Each line that holds the string "grupos" counts once. Say how many such lines the entries have, giving the number only.
■ ■ ■ ■ ■ ■ ■
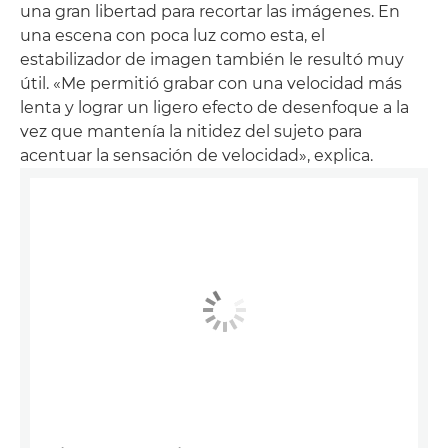
una gran libertad para recortar las imágenes. En
una escena con poca luz como esta, el
estabilizador de imagen también le resultó muy
útil. «Me permitió grabar con una velocidad más
lenta y lograr un ligero efecto de desenfoque a la
vez que mantenía la nitidez del sujeto para
acentuar la sensación de velocidad», explica.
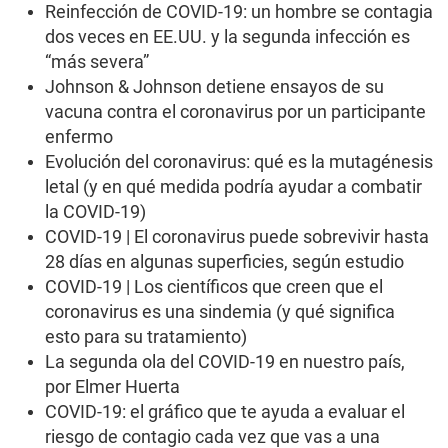
Reinfección de COVID-19: un hombre se contagia
dos veces en EE.UU. y la segunda infección es
“más severa”
Johnson & Johnson detiene ensayos de su
vacuna contra el coronavirus por un participante
enfermo
Evolución del coronavirus: qué es la mutagénesis
letal (y en qué medida podría ayudar a combatir
la COVID-19)
COVID-19 | El coronavirus puede sobrevivir hasta
28 días en algunas superficies, según estudio
COVID-19 | Los científicos que creen que el
coronavirus es una sindemia (y qué significa
esto para su tratamiento)
La segunda ola del COVID-19 en nuestro país,
por Elmer Huerta
COVID-19: el gráfico que te ayuda a evaluar el
riesgo de contagio cada vez que vas a una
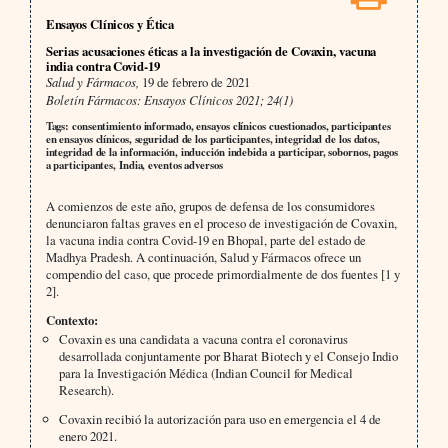
Ensayos Clínicos y Ética
Serias acusaciones éticas a la investigación de Covaxin, vacuna
india contra Covid-19
Salud y Fármacos,
19 de febrero de 2021
Boletín Fármacos: Ensayos Clínicos 2021; 24(1)
Tags: consentimiento informado, ensayos clínicos cuestionados, participantes
en ensayos clínicos, seguridad de los participantes, integridad de los datos,
integridad de la información, inducción indebida a participar, sobornos, pagos
a participantes, India, eventos adversos
A comienzos de este año, grupos de defensa de los consumidores
denunciaron faltas graves en el proceso de investigación de Covaxin,
la vacuna india contra Covid-19 en Bhopal, parte del estado de
Madhya Pradesh. A continuación, Salud y Fármacos ofrece un
compendio del caso, que procede primordialmente de dos fuentes [1 y
2].
Contexto:
Covaxin es una candidata a vacuna contra el coronavirus
desarrollada conjuntamente por Bharat Biotech y el Consejo Indio
para la Investigación Médica (Indian Council for Medical
Research).
Covaxin recibió la autorización para uso en emergencia el 4 de
enero 2021.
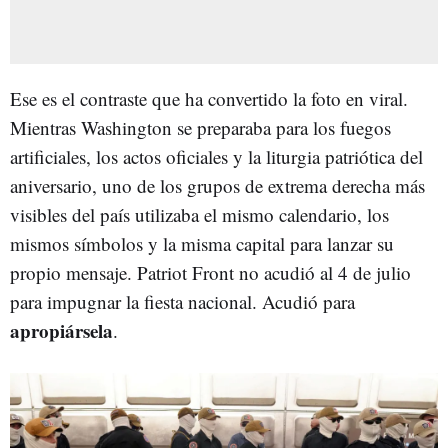
Ese es el contraste que ha convertido la foto en viral.
Mientras Washington se preparaba para los fuegos
artificiales, los actos oficiales y la liturgia patriótica del
aniversario, uno de los grupos de extrema derecha más
visibles del país utilizaba el mismo calendario, los
mismos símbolos y la misma capital para lanzar su
propio mensaje. Patriot Front no acudió al 4 de julio
para impugnar la fiesta nacional. Acudió para
apropiársela
.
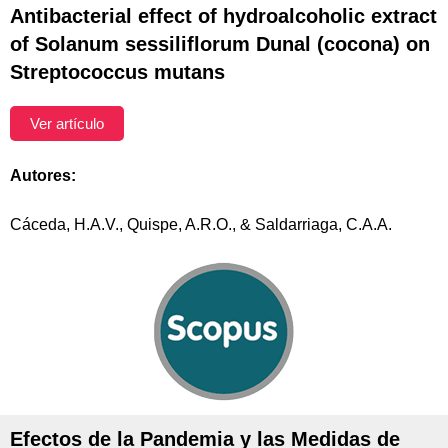
Antibacterial effect of hydroalcoholic extract
of Solanum sessiliflorum Dunal (cocona) on
Streptococcus mutans
Ver artículo
Autores:
Cáceda, H.A.V., Quispe, A.R.O., & Saldarriaga, C.A.A.
Efectos de la Pandemia y las Medidas de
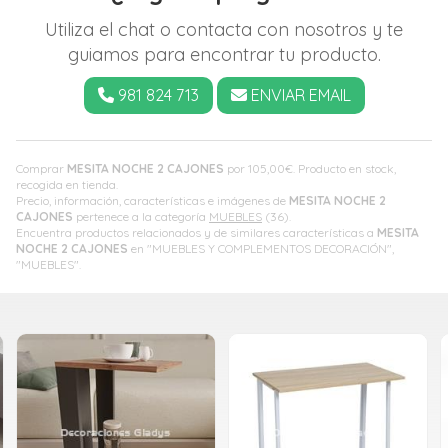
Utiliza el chat o contacta con nosotros y te
guiamos para encontrar tu producto.
981 824 713
ENVIAR EMAIL
Comprar
MESITA NOCHE 2 CAJONES
por
105,00
€
. Producto en stock,
recogida en tienda.
Precio, información, características e imágenes de
MESITA NOCHE 2
CAJONES
pertenece a la categoría
MUEBLES
(36).
Encuentra productos relacionados y de similares características a
MESITA
NOCHE 2 CAJONES
en "MUEBLES Y COMPLEMENTOS DECORACIÓN",
"MUEBLES".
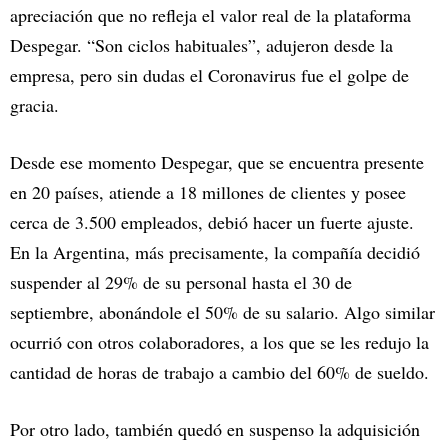
apreciación que no refleja el valor real de la plataforma
Despegar. “Son ciclos habituales”, adujeron desde la
empresa, pero sin dudas el Coronavirus fue el golpe de
gracia.
Desde ese momento Despegar, que se encuentra presente
en 20 países, atiende a 18 millones de clientes y posee
cerca de 3.500 empleados, debió hacer un fuerte ajuste.
En la Argentina, más precisamente, la compañía decidió
suspender al 29% de su personal hasta el 30 de
septiembre, abonándole el 50% de su salario. Algo similar
ocurrió con otros colaboradores, a los que se les redujo la
cantidad de horas de trabajo a cambio del 60% de sueldo.
Por otro lado, también quedó en suspenso la adquisición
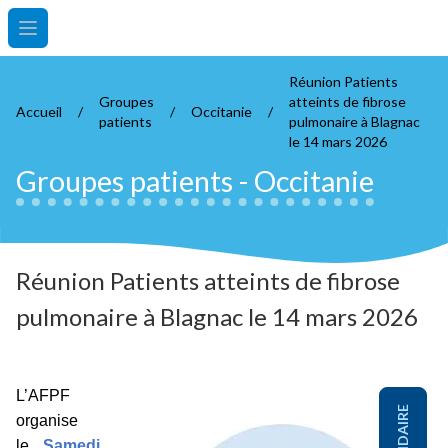
Open main menu
Réunion Patients
Groupes
atteints de fibrose
Accueil
/
/
Occitanie
/
patients
pulmonaire à Blagnac
le 14 mars 2026
Groupes patients
-
Occitanie
Réunion Patients atteints de fibrose
pulmonaire à Blagnac le 14 mars 2026
L’AFPF
organise
le
Samedi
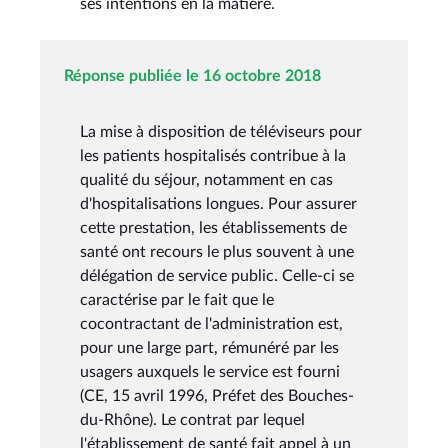
ses intentions en la matière.
Réponse publiée le 16 octobre 2018
La mise à disposition de téléviseurs pour
les patients hospitalisés contribue à la
qualité du séjour, notamment en cas
d'hospitalisations longues. Pour assurer
cette prestation, les établissements de
santé ont recours le plus souvent à une
délégation de service public. Celle-ci se
caractérise par le fait que le
cocontractant de l'administration est,
pour une large part, rémunéré par les
usagers auxquels le service est fourni
(CE, 15 avril 1996, Préfet des Bouches-
du-Rhône). Le contrat par lequel
l'établissement de santé fait appel à un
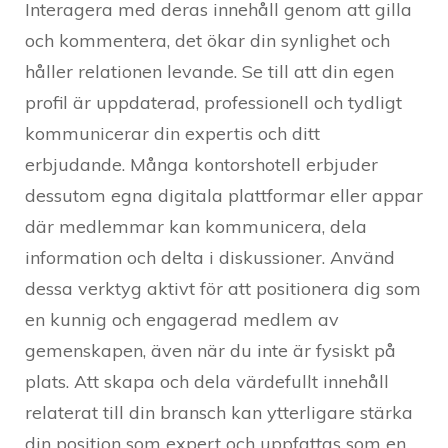
Interagera med deras innehåll genom att gilla
och kommentera, det ökar din synlighet och
håller relationen levande. Se till att din egen
profil är uppdaterad, professionell och tydligt
kommunicerar din expertis och ditt
erbjudande. Många kontorshotell erbjuder
dessutom egna digitala plattformar eller appar
där medlemmar kan kommunicera, dela
information och delta i diskussioner. Använd
dessa verktyg aktivt för att positionera dig som
en kunnig och engagerad medlem av
gemenskapen, även när du inte är fysiskt på
plats. Att skapa och dela värdefullt innehåll
relaterat till din bransch kan ytterligare stärka
din position som expert och uppfattas som en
■ ■ ■ ■ ■ ■ ■
== Result for this task ==
2